I did a rough comparison:

Alpine-Up 180gm plus screwgate 77gm

vs Reverso 59gm plus screwgate 56gm plus another to attach prusik 56gm.

Difference=86gm...…..not far off the weight of a quickdraw.

I think that is worth the security you feel when abseiling. And when belaying you get assisted breaking for sport routes. There is a dynamic belaying mode for trad.

 bpmclimb 31 Jan 2020
In reply to drconline:

> Yes that does indeed give me pause. Less so with two ropes tied together where at least you have a knot so depending which rope fails you should be OK, but definitely if doing a 'retreating' abseil on a single rope doubled up where you don't knot the rope at the anchor at all. 

FWIW I don't in any way think of myself as more "backed up" when abseiling on doubles. If I read you right, you're thinking of the scenario of the rope on the knot side getting cut, and the knot saving you by jamming in the anchor. That sounds only 50/50 at the very best.

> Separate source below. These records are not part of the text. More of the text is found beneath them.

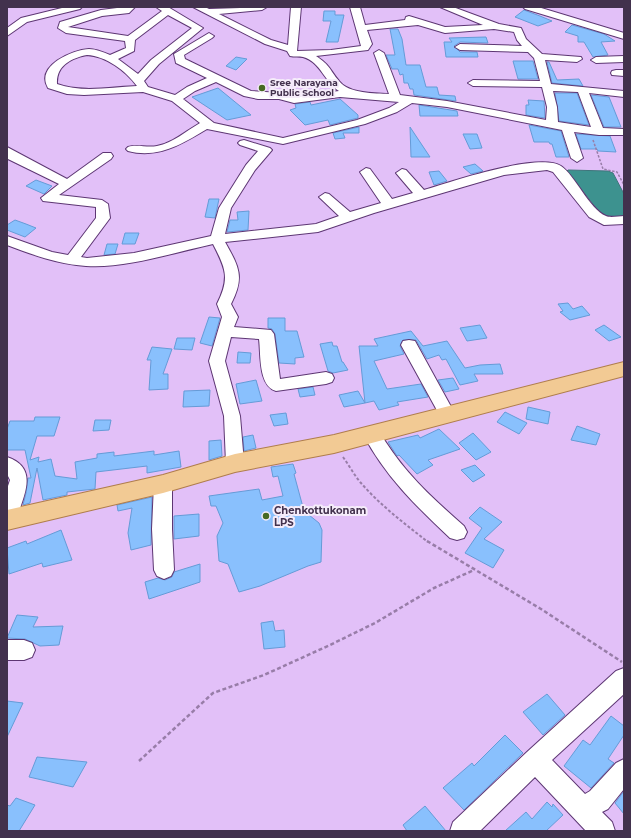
<svg xmlns="http://www.w3.org/2000/svg" width="631" height="838" font-family="Montserrat,sans-serif">
<style>
.water{fill:#3d928f;stroke:#3e757b}
.lines{fill:none;stroke-linecap:round;stroke-linejoin:round}
.stream{stroke:#3e757b;stroke-width:2}
.building{fill:#89c0fd;stroke:#659bd7}
.minor-casing{stroke:#5d3673;stroke-width:2}
.major-casing{stroke:#af7d4c;stroke-width:2}
.path-far2{stroke:#987da8;stroke-width:1.5;stroke-dasharray:2.5 1.5;stroke-linecap:butt}
.path-far1{stroke:#987da8;stroke-width:2;stroke-dasharray:3 2;stroke-linecap:butt}
.path{stroke:#987da8;stroke-width:2.5;stroke-dasharray:4 2.5;stroke-linecap:butt}
.minor{fill:#fff;fill-rule:evenodd}
.major{fill:#f2ca94;fill-rule:evenodd}
.poi-dot{fill:#466a22;stroke:#f5ecfa;stroke-width:1.5}
.labels{text-anchor:middle;stroke-width:4;stroke-linejoin:round;paint-order:stroke}
.far-poi-label{font-size:9px;font-weight:bold;fill:#42314d;stroke:#f5ecfa;text-anchor:start}
.poi-label{font-size:10px;font-weight:bold;fill:#42314d;stroke:#f5ecfa;text-anchor:start}
</style>
<rect width="100%" height="100%" fill="#e2c0f8"/>
<path class="water" d="M568 170 608 171 613 173 624 194V217L604 218 567 171Z"/>
<g class="lines">
<path class="stream" d="M37 15 67 7"/>
</g>
<path class="building" d="M524 10 540 16 552 21 538 26 515 17Z
M324 11H335V15H344L338 42H326L331 21H323Z
M572 25 604 34 615 41 601 42 608 55 593 57 584 42H578V36L565 32Z
M390 29H398L402 39 406 65H420L426 87H437L439 95 455 96 456 101 414 95 413 89H410L408 83H404L403 74 400 75 398 69H392L386 55H395Z
M486 37 488 43 460 42 454 46 460 52H477L478 57H446L444 42H452L449 38Z
M236 57 247 59 236 70 226 66Z
M513 61H533L538 79H518Z
M547 62H549L557 80 579 79 583 86 552 83Z
M218 88 251 115 227 120 192 97Z
M555 93H577L589 125 559 121Z
M591 95 609 97 621 127H604Z
M340 99 358 115V118L330 125 328 120 305 125 290 110 296 108 295 104 310 102 311 105Z
M528 100 544 101 545 118 526 115V105H529Z
M419 105 457 111 458 116H420Z
M529 125 561 131 569 157H556L552 144H550L549 142H534Z
M359 127V133H343L345 138 335 139 333 133Z
M410 127 430 157H411Z
M463 134H477L482 148 470 149Z
M576 134 610 136 616 152 598 151 597 149H581Z
M475 164 483 171 471 174 463 167Z
M439 171 447 181 434 185 429 172Z
M36 180 52 186 44 194 26 186Z
M209 199H219L215 218 205 217Z
M249 211 248 230 227 232 230 220H238L237 212Z
M15 220 26 224 36 228 25 237 7 230V225Z
M125 233H139L135 244H122Z
M107 244H118L115 254 104 255Z
M568 303 573 309 582 306 590 315 570 320 560 312 563 311 558 304Z
M209 317 220 318 212 346 200 343Z
M268 318H285V331H297L304 357 295 358V364L279 363 275 334 272 329 268 328Z
M480 325 487 338 467 341 460 328Z
M604 325 621 337 609 341 595 330Z
M411 331 423 346 447 341 465 368 480 365 500 364 503 374H474L478 381 460 385 446 359 442 360 439 355 427 359 416 340H403L400 346 404 354 374 361 387 389 421 384 428 397 397 402 399 405 379 410 374 401 365 403 359 346H378L374 339Z
M177 338H195L192 350 174 349Z
M332 342 333 346H337L342 362H343L348 370 333 373 328 371 320 344Z
M152 347 172 349 163 374H168V389L149 390 151 360H147Z
M238 352 251 353 250 363H237Z
M453 378 459 389 445 392 438 380Z
M256 380 262 401 240 404 236 384Z
M313 387 315 395 300 397 298 389Z
M210 390 209 406 183 407 184 391Z
M358 391 365 403 344 407 339 395Z
M528 407 550 412 548 424 526 419Z
M505 412 527 423 519 434 497 422Z
M286 413 288 424 274 426 270 415Z
M35 417H60L54 436H37L30 460 39 457 38 462 51 459 55 476 77 479 75 462 97 458V454L114 452V456L154 451V455L179 451 181 467 147 473V466L96 472 95 489 67 492V495L43 500 37 468 30 503 23 505 26 493 28 478H31L25 450H7V429L10 421H34Z
M95 420H111L109 430 93 431Z
M577 426 600 434 596 445 571 440Z
M439 429 460 449 428 460 433 465 417 474 399 455 397 456 388 442 418 435 420 438Z
M473 433 491 452 476 460 459 443Z
M253 435 256 448 244 451 243 437Z
M221 440 222 456 209 460V441Z
M293 464 296 473 294 474 304 511 319 523 322 530 321 562 308 566 260 586 239 592 228 564 219 561 217 536 223 523 216 506H211L209 496 259 489 262 500 283 496 278 476 273 477 271 467Z
M475 465 485 475 473 482 461 470Z
M152 497 151 545 131 550 128 533 132 508 118 511 117 505Z
M480 507 502 522 484 539 504 550 493 568 465 553 482 528 469 518Z
M199 514V536L174 539V516Z
M61 530 72 560 43 567 42 563 9 574 7 548 26 541 27 544Z
M200 564V582L149 599 145 582 158 578 165 580 172 577 174 572Z
M17 615 38 617 33 627 63 626 59 645 40 646 25 639 7 638Z
M273 621 275 631 284 630 285 647 264 649 261 623Z
M547 694 565 715 543 735 523 712Z
M7 701 23 703 7 737Z
M611 716 624 726V735L608 759 614 763 591 788 564 766 583 740 590 745Z
M505 735 523 753 464 810 443 788 472 763 474 766Z
M37 757 87 762 73 787 29 777Z
M624 791V814L615 803Z
M16 798 35 805 19 831H7V805L10 806Z
M547 802 552 807 553 804 563 815 546 831H505L526 812 532 819Z
M425 806 446 831H407L403 825Z"/>
<g class="lines">
<defs>
<path id="minor" d="M66 7H82L80 9 27 22 7 36V28L21 18Z
M125 7H135L129 13 102 16 68 27 128 36 162 11 156 7H168L203 28 159 64 144 81 148 87 175 95 187 87 207 78 176 63 174 54 209 33 214 36 212 38 184 55 185 59 251 91 280 93 294 97 339 91C325 83 321 62 303 57 299 56 295 57 290 56L287 51 265 44 193 7H205L209 9 267 7 262 10 219 14 271 40 288 45 291 7H301L297 51 331 50 361 46 350 7H360L365 25 405 20 406 17 409 16 445 27 483 25 440 7H453L499 24 521 28 526 39 542 54 581 57 582 59 577 62 545 60 551 84 624 91V97L589 93 603 128 624 129V135H599L574 132 583 158 577 162 571 158 562 130 447 107 412 103 397 112 365 124 283 144 207 129C182 144 158 159 128 151L126 149 128 147C137 144 147 148 157 146 173 143 186 131 200 123L172 101 143 92 84 95 67 94 48 88C35 66 72 50 89 49 96 49 103 52 110 55L126 48 125 41 66 33 58 28 60 22 101 10ZM168 15 192 28 151 60 138 74 118 59 134 51 135 40ZM418 25 445 33 494 29 514 32 517 40 522 46 460 44 455 47 460 50 528 52 534 58 540 81 473 80 468 83 473 86 542 87 547 107 546 120 447 101 400 95 384 53 379 50 374 53 389 94C375 93 349 94 339 81 329 69 331 66 316 56L368 50 372 44 367 30ZM87 55C106 56 126 71 137 86 111 87 82 93 57 84 56 66 71 58 87 55ZM216 82 244 96 258 99H279L294 103 340 97 399 102 389 108 357 120 283 138 214 123 183 99 195 91ZM553 91 578 92 591 127 558 122 557 107Z
M523 7H538L624 33V39L525 9Z
M624 56V62L596 63 591 60 596 57Z
M616 70H624V76L612 75 611 73 612 71Z
M244 140 270 148 272 150 255 170 231 208 225 234 316 224 339 216 319 197 325 193 329 194 350 212 381 203 360 172 366 168 370 169 392 199 413 193 396 173 402 169 406 170 424 190C450 182 538 152 561 166 575 175 589 209 606 216 610 218 619 216 624 216V224L604 225 589 217 553 172 547 170 504 175 374 213 318 232 225 242C239 267 245 277 231 304L238 317 234 327 271 330 274 334 280 379 326 372 332 374 334 378 332 382 326 384 276 391C258 386 261 354 259 339L231 337 225 361 240 416 244 463 241 468 235 470 229 468 226 463 224 416 209 361 222 317 217 304C230 278 226 269 213 244 176 252 124 269 86 266 58 264 33 255 7 245V236L52 252 68 255 96 218V207L43 201 41 198 59 184 8 159 7 147 67 179 103 153H111L113 156 111 159 59 195 102 200 108 204 110 218 81 257 87 258 134 253 211 236 219 208 246 165 258 151 240 145 238 143 240 141Z
M409 340 415 341 455 414 453 418 447 420 441 418 439 414 401 345 403 341Z
M372 427 378 429C400 469 431 497 464 526L467 532 464 538 457 540 450 538C416 506 385 476 363 434L366 429Z
M7 457C40 468 23 497 16 520L14 526 7 528V489L10 480 7 474Z
M163 477 169 479 172 484V529L174 570 171 576 164 579 157 576 154 570 152 529 154 484 157 479Z
M7 640H24L32 643 35 650 32 657 24 660H7Z
M624 668V694L552 760 585 794 590 791 616 763 624 759V789L608 809 602 812 612 822 615 831H586L535 777 480 831H450L453 822 527 752 616 671Z"/>
<path id="major" d="M624 362V376L334 453 235 472 163 493 7 530V510L163 475 235 454 334 435Z"/>
</defs>
<use href="#minor" class="minor-casing"/>
<use href="#major" class="major-casing"/>
<path class="path-far2" d="M593 140 603 169 617 172 624 185"/>
<path class="path-far1" d="M343 457C349 465 354 475 361 483 380 505 405 524 428 542"/>
<path class="path" d="M427 541 541 609 622 662
M139 761 213 693 264 675 330 645 375 623 434 588 474 570"/>
<use href="#minor" class="minor"/>
<use href="#major" class="major"/>
</g>
<g class="poi-dot">
<circle cx="262" cy="88" r="4"/>
<circle cx="266" cy="516" r="4"/>
</g>
<g class="labels">
<g class="far-poi-label">
<text x="270" y="86">Sree Narayana<tspan x="270" dy="10">Public School</tspan></text>
</g>
<g class="poi-label">
<text x="274" y="514">Chenkottukonam<tspan x="274" dy="12">LPS</tspan></text>
</g>
</g>
<rect width="631" height="838" fill="none" stroke="#42314d" stroke-width="16"/>
</svg>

I would have thought it's more healthy to think of any abseil, whether single or double, as "all eggs in one basket", and make damn sure that the rope(s) aren't sawing across any sharp edges. 

Modern ropes don't just "fail". They can of course get cut, but that is to a large extent a controllable risk .... as is not tying the knot properly, abseiling off the ends, etc, etc.

Post edited at 10:52
 Euge 31 Jan 2020
In reply to Thegreatdrew:

This one

https://www.ukclimbing.com/gear/climbing/belays/edelrid_giga_jul-12021

I got one for my son when he started climbing so he could belay me without me worrying if he is paying attention lol.

Euge

 Toerag 31 Jan 2020
In reply to drconline:

>  BD Pilot  Can't be used for abseiling

> Click-up  Also single rope only and no abseiling.

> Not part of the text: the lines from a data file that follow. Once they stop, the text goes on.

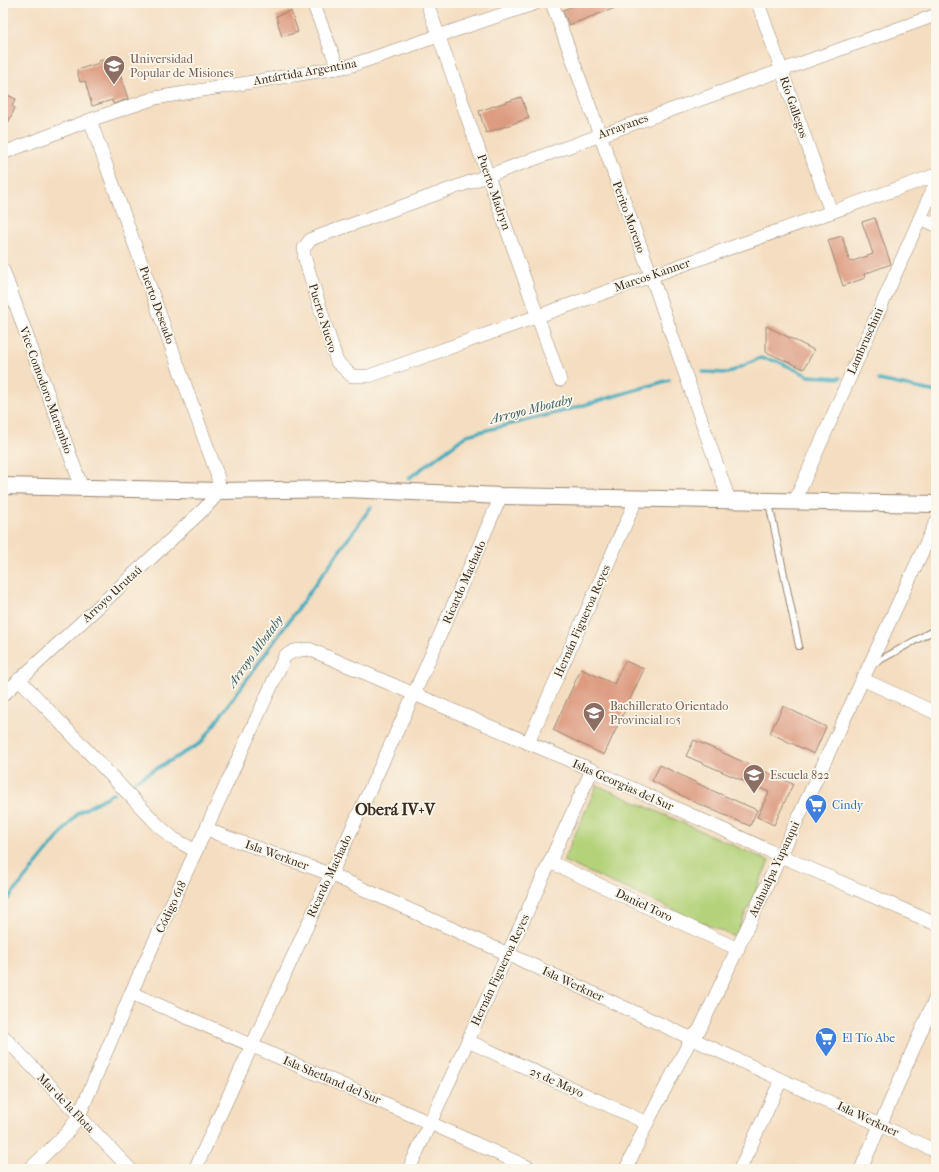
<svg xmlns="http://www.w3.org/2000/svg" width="939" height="1172" font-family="'IM FELL French Canon',serif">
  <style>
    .green { fill: #b3d279; stroke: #777e4c }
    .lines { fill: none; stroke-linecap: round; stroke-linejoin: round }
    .stream { stroke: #3daabd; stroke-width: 3.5 }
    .building { fill: #dd9b81 }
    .service-casing { stroke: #988470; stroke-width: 8 }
    .minor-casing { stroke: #988470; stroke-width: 14 }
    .tertiary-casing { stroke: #988470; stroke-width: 18 }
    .service { stroke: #fff; stroke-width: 6 }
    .minor { stroke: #fff; stroke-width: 13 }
    .tertiary { stroke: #fff; stroke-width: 16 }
    .labels { text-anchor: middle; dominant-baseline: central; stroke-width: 3.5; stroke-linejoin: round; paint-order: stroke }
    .education-label { font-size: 12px; fill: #785e54; stroke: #fbf7ec; text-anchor: start }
    .street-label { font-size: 12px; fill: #3b2a1e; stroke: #fbf7ec }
    .shop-label { font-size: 12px; fill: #366cbe; stroke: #fbf7ec; text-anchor: start }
    .water-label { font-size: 13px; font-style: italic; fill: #3c5d5e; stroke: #fbf7ec }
    .district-label { font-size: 16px; font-weight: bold; fill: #3b2a1e; stroke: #fbf7ec }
  </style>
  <rect width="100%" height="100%" fill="#fbf7ec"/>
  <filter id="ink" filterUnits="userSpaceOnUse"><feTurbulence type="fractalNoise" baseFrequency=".025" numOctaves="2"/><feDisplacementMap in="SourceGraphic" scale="8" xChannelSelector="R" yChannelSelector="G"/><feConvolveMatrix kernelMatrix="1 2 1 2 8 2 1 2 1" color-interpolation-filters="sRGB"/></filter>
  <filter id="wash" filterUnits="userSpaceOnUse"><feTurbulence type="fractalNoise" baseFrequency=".012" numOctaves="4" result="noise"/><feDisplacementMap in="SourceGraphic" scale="16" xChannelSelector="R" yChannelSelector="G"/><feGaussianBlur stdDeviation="0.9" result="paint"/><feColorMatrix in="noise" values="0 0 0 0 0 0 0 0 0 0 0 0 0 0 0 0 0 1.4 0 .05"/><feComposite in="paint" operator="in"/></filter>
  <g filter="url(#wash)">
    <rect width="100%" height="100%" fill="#f4dec1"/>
    <polygon class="green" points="597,785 769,861 735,937 563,861"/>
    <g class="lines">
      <g class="stream">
        <polyline points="703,372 728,373 760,358 777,361 809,376 840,378"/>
        <polyline points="879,380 936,392"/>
        <polyline points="409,478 467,435 564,411 669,380"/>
        <polyline points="133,782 201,743 371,507"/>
        <polyline points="3,905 78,813 114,793"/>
      </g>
    </g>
    <g id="blocks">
      <g class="building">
        <polygon points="581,3 626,3 626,4 569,25 563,10"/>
        <polygon points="291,11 298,32 282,37 276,16"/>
        <polygon points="114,56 128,99 113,104 112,100 92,106 85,81 80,82 77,70 99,63 99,61"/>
        <polygon points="3,93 16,99 12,106 15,108 3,133"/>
        <polygon points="521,97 529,118 486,133 479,111"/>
        <polygon points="875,218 891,264 864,274 865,278 843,286 828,240 842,236 850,262 873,254 862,222"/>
        <polygon points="766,326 814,350 804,369 766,352"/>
        <polygon points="625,661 644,669 604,755 553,730 581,669 614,684"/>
        <polygon points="783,706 826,727 814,754 770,733"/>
        <polygon points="694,740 793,784 774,825 757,817 769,792 686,756"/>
        <polygon points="660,765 711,790 757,810 750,826 692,801 652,781"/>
      </g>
    </g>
  </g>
  <g filter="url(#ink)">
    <use href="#blocks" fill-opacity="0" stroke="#988470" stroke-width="1"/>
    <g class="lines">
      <g class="service-casing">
        <g id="service">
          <polyline points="769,503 799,646"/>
          <polyline points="873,664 936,629"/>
        </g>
      </g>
      <g class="minor-casing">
        <g id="minor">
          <polyline points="313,3 338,68"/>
          <polyline points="427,3 560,380"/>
          <polyline points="552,3 651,275 729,500"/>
          <polyline points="758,3 831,212"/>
          <polyline points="936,15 311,239 304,248 304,256 337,362 352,376 369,376 936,175"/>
          <polyline points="3,153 90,120 155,98 349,66 536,3"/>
          <polyline points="920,218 936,225"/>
          <polyline points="3,270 82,488"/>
          <polyline points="795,501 936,182"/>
          <polyline points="19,679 158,825 174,839 196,851"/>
          <polyline points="862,679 936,713"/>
          <polyline points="3,695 205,508 220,491 217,474 90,120"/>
          <polyline points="528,743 637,498"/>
          <polyline points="207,828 218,834 330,874 508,954 936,1151"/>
          <polyline points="550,862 738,949"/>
          <polyline points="131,993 430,1123 532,1169"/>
          <polyline points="3,1036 130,1169"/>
          <polyline points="468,1041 647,1123"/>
          <polyline points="30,1169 66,1134 79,1116 131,993 285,656 294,651 309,649 592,770 781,856 936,924"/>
          <polyline points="195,1169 414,694 501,496"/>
          <polyline points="409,1169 592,770"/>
          <polyline points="626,1169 647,1123 691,1039 700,1029 936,522"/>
          <polyline points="740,1169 781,1080"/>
          <polyline points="861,1169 936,997"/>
        </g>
      </g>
      <g class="tertiary-casing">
        <polyline id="tertiary" points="3,486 220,491 346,489 501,496 936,504"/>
      </g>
      <use href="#service" class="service"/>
      <use href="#minor" class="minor"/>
      <use href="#tertiary" class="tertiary"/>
    </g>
  </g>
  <defs>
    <g id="university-pin" transform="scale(1.15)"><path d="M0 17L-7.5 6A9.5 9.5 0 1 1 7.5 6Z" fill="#8d6e63" stroke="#fbf7ec"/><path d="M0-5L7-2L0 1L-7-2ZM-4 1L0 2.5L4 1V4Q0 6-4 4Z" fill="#fff"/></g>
    <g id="school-pin" transform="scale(1.15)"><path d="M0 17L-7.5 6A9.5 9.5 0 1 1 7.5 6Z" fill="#8d6e63" stroke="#fbf7ec"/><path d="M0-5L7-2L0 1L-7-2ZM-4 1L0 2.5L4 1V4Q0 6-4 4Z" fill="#fff"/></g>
    <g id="supermarket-pin" transform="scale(1.15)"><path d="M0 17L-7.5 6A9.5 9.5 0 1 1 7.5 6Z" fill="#3f7fe0" stroke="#fbf7ec"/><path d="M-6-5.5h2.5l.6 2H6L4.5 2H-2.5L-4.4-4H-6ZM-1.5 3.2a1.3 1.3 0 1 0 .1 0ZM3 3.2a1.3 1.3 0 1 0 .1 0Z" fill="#fff"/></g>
  </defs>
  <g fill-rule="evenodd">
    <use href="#university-pin" x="114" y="66"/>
    <use href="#school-pin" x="594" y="713"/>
    <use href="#school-pin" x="754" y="775"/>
    <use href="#supermarket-pin" x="816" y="805"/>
    <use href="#supermarket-pin" x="826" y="1038"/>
  </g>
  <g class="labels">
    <g class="education-label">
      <text x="130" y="59">Universidad<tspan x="130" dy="14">Popular de Misiones</tspan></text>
      <text x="610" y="706">Bachillerato Orientado<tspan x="610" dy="14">Provincial 105</tspan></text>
      <text x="770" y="775">Escuela 822</text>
    </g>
    <g class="street-label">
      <text transform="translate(305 72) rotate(-10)">Antártida Argentina</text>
      <text transform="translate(794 107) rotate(71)">Río Gallegos</text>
      <text transform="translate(623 126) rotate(-20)">Arrayanes</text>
      <text transform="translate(494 192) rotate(71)">Puerto Madryn</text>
      <text transform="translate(629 217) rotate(70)">Perito Moreno</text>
      <text transform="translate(652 275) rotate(-19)">Marcos Kanner</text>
      <text transform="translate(157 305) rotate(70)">Puerto Deseado</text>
      <text transform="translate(323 318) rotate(73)">Puerto Nuevo</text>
      <text transform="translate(865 341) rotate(-66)">Lambruschini</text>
      <text transform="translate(46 390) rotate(70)">Vice Comodoro Marambio</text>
      <text transform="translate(464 582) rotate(-66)">Ricardo Machado</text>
      <text transform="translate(112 594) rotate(-43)">Arroyo Urutaú</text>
      <text transform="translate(582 621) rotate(-66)">Hernán Figueroa Reyes</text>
      <text transform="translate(623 785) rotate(24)">Islas Georgias del Sur</text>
      <text transform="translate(277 855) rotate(20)">Isla Werkner</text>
      <text transform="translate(774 869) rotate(-65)">Atahualpa Yupanqui</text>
      <text transform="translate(329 876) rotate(-65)">Ricardo Machado</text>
      <text transform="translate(644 905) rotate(25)">Daniel Toro</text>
      <text transform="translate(171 907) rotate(-65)">Código 618</text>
      <text transform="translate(500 970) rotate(-65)">Hernán Figueroa Reyes</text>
      <text transform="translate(573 984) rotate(25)">Isla Werkner</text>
      <text transform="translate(332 1080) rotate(23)">Isla Shetland del Sur</text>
      <text transform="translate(557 1082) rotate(24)">25 de Mayo</text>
      <text transform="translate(66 1103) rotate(46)">Mar de la Flota</text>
      <text transform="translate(868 1119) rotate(25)">Isla Werkner</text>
    </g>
    <g class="shop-label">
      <text x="832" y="805">Cindy</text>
      <text x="842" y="1038">El Tío Abe</text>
    </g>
    <g class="water-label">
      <text transform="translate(531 409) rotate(-14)">Arroyo Mbotaby</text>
      <text transform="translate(255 651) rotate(-54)">Arroyo Mbotaby</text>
    </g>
    <g class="district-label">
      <text x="395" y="809">Oberá IV+V</text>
    </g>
  </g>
  <rect width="939" height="1172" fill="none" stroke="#fbf7ec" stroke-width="16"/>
</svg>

> Edelrid MegaJul looks very similar as well. Also single rope only and I presume no abseiling.

Why can't you ab on a single strand with them? Abseiling is just lowering except you move and the rope stays in one place.

*Yes I know you can't use a double rope ab with these.

Post edited at 16:19
 Robert Durran 31 Jan 2020
In reply to Toerag:

> Why can't you ab on a single strand with them? Abseiling is just lowering except you move and the rope stays in one place.

Yes, I was confused by this too!

 Rick Graham 31 Jan 2020
In reply to Toerag:

> >  BD Pilot  Can't be used for abseiling

> Why can't you ab on a single strand with them? Abseiling is just lowering except you move and the rope stays in one place.

There is a lot of friction involved in a lower.

About 30% reduction at least over the lower off ring.

With a convoluted pitch past several overhangs as on my local wall you can just about lower thro your hand.